=== Section Start ===

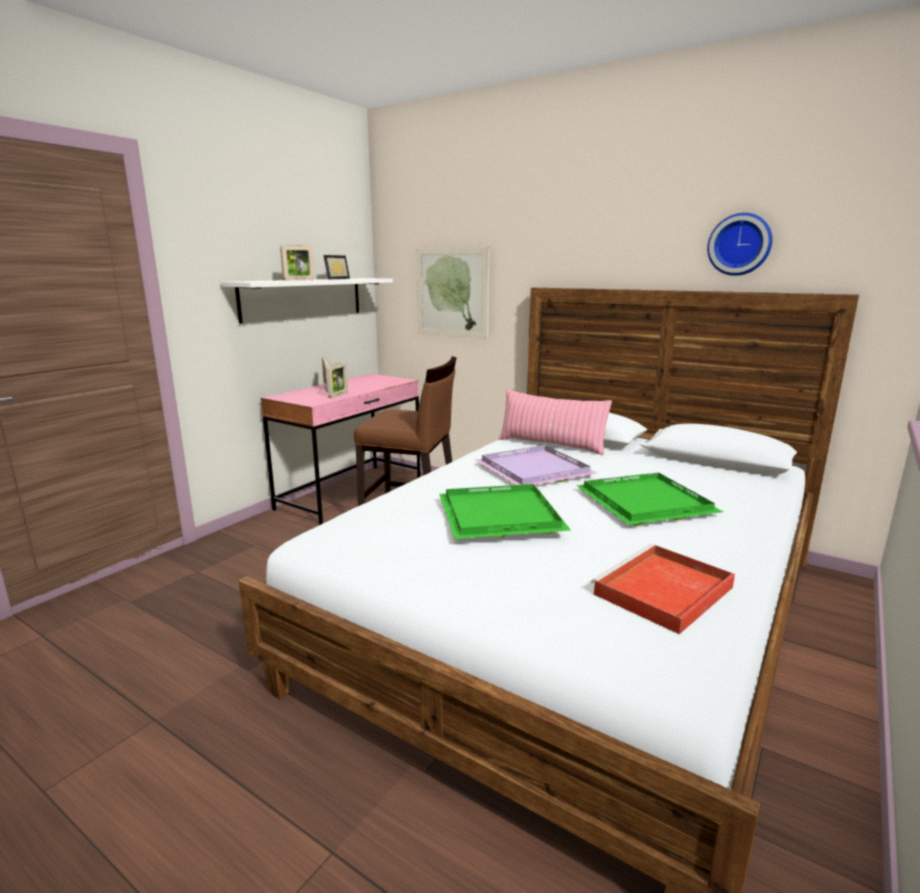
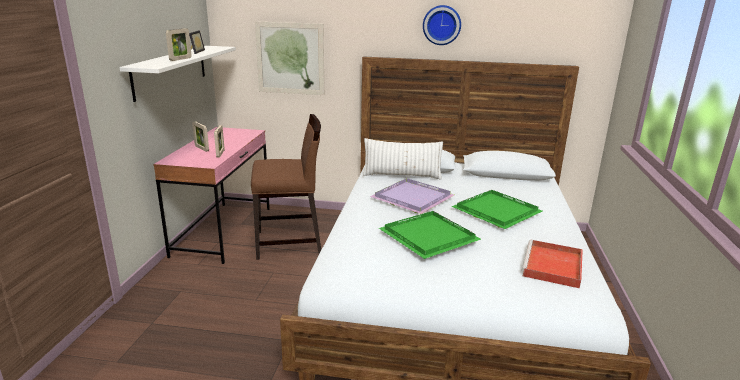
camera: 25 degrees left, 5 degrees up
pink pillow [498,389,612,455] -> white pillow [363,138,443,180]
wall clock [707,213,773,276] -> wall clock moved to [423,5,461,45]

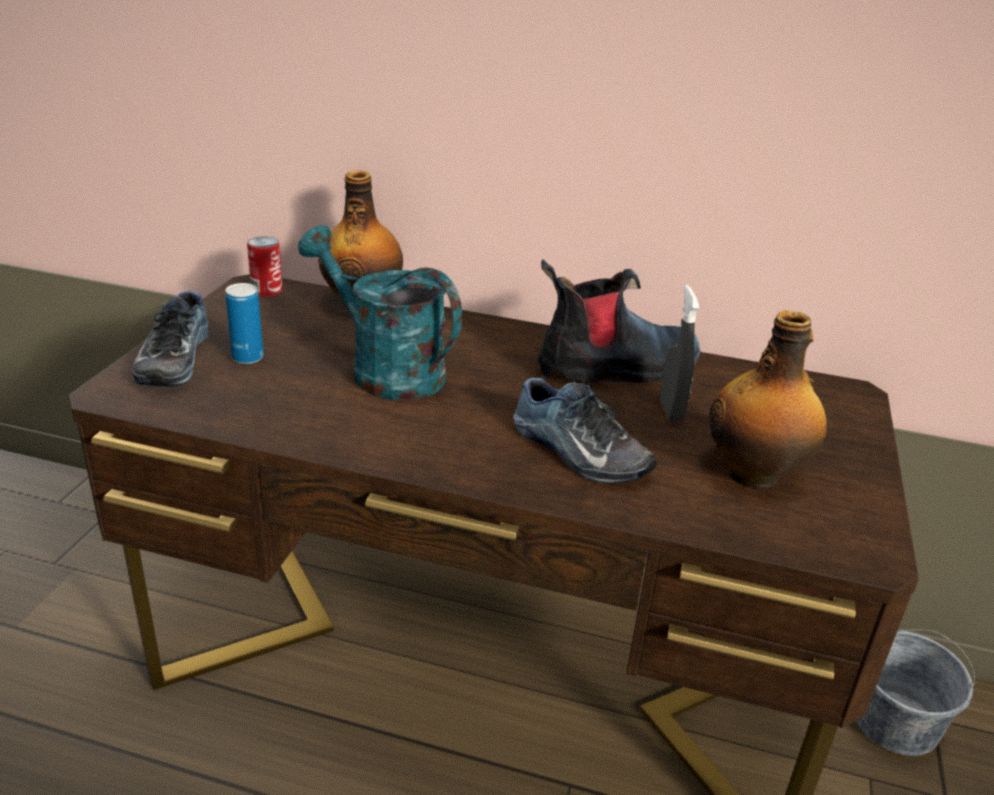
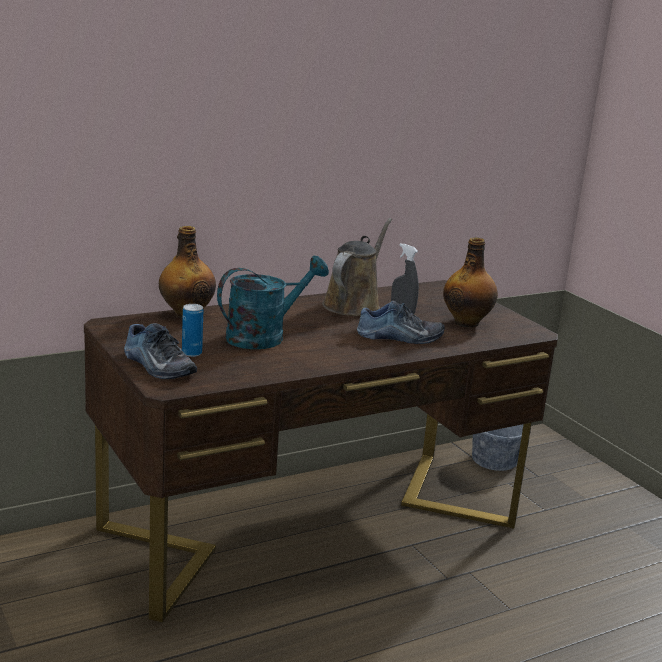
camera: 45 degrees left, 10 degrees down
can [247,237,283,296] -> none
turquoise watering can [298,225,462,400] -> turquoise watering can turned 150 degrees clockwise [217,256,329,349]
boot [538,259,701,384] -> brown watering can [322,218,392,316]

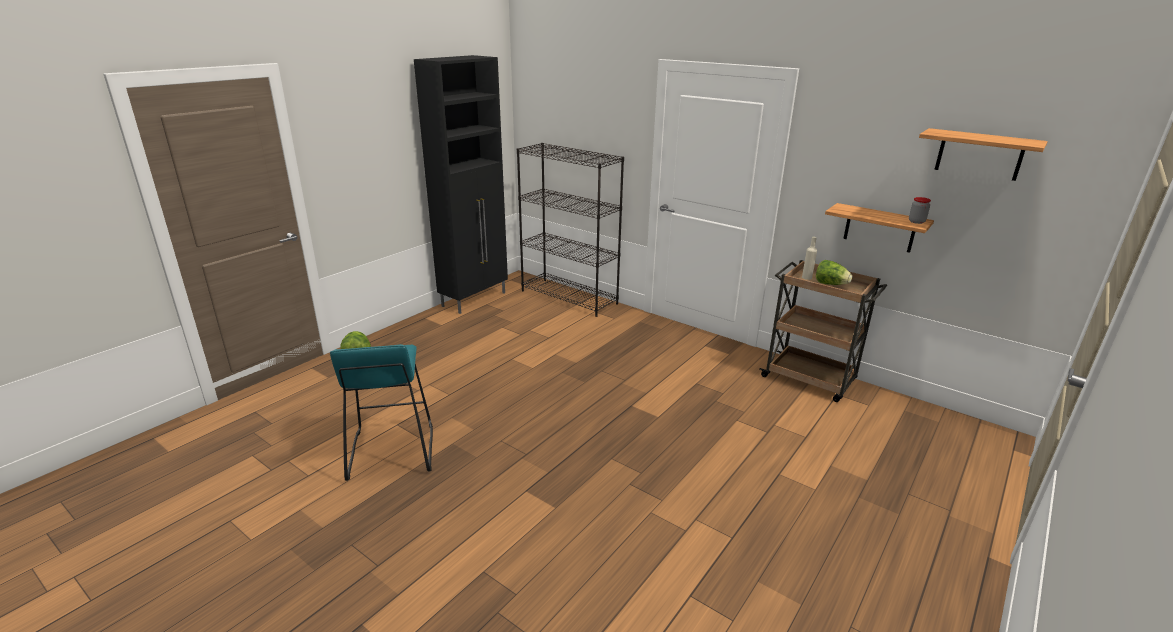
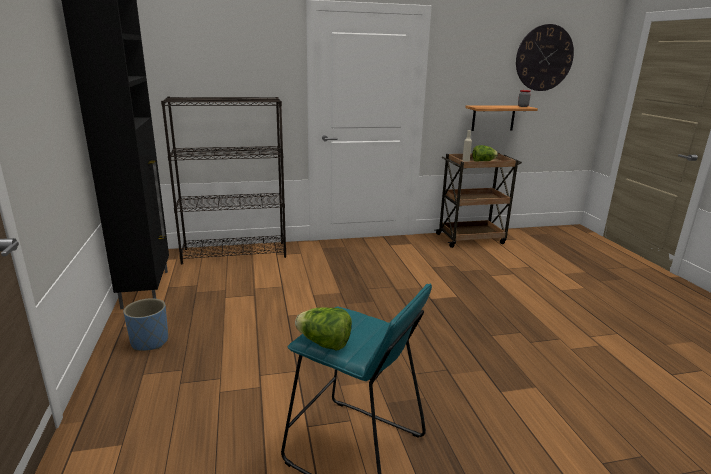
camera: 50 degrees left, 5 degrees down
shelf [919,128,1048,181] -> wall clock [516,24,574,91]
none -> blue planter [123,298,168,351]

=== Section End ===

ABOUT THIS EXERCISE
Retype the lines above exactly, no pictures.

RESULT OF THIS TASK
camera: 25 degrees left, 5 degrees up
pink pillow [498,389,612,455] -> white pillow [363,138,443,180]
wall clock [707,213,773,276] -> wall clock moved to [423,5,461,45]

camera: 45 degrees left, 10 degrees down
can [247,237,283,296] -> none
turquoise watering can [298,225,462,400] -> turquoise watering can turned 150 degrees clockwise [217,256,329,349]
boot [538,259,701,384] -> brown watering can [322,218,392,316]

camera: 50 degrees left, 5 degrees down
shelf [919,128,1048,181] -> wall clock [516,24,574,91]
none -> blue planter [123,298,168,351]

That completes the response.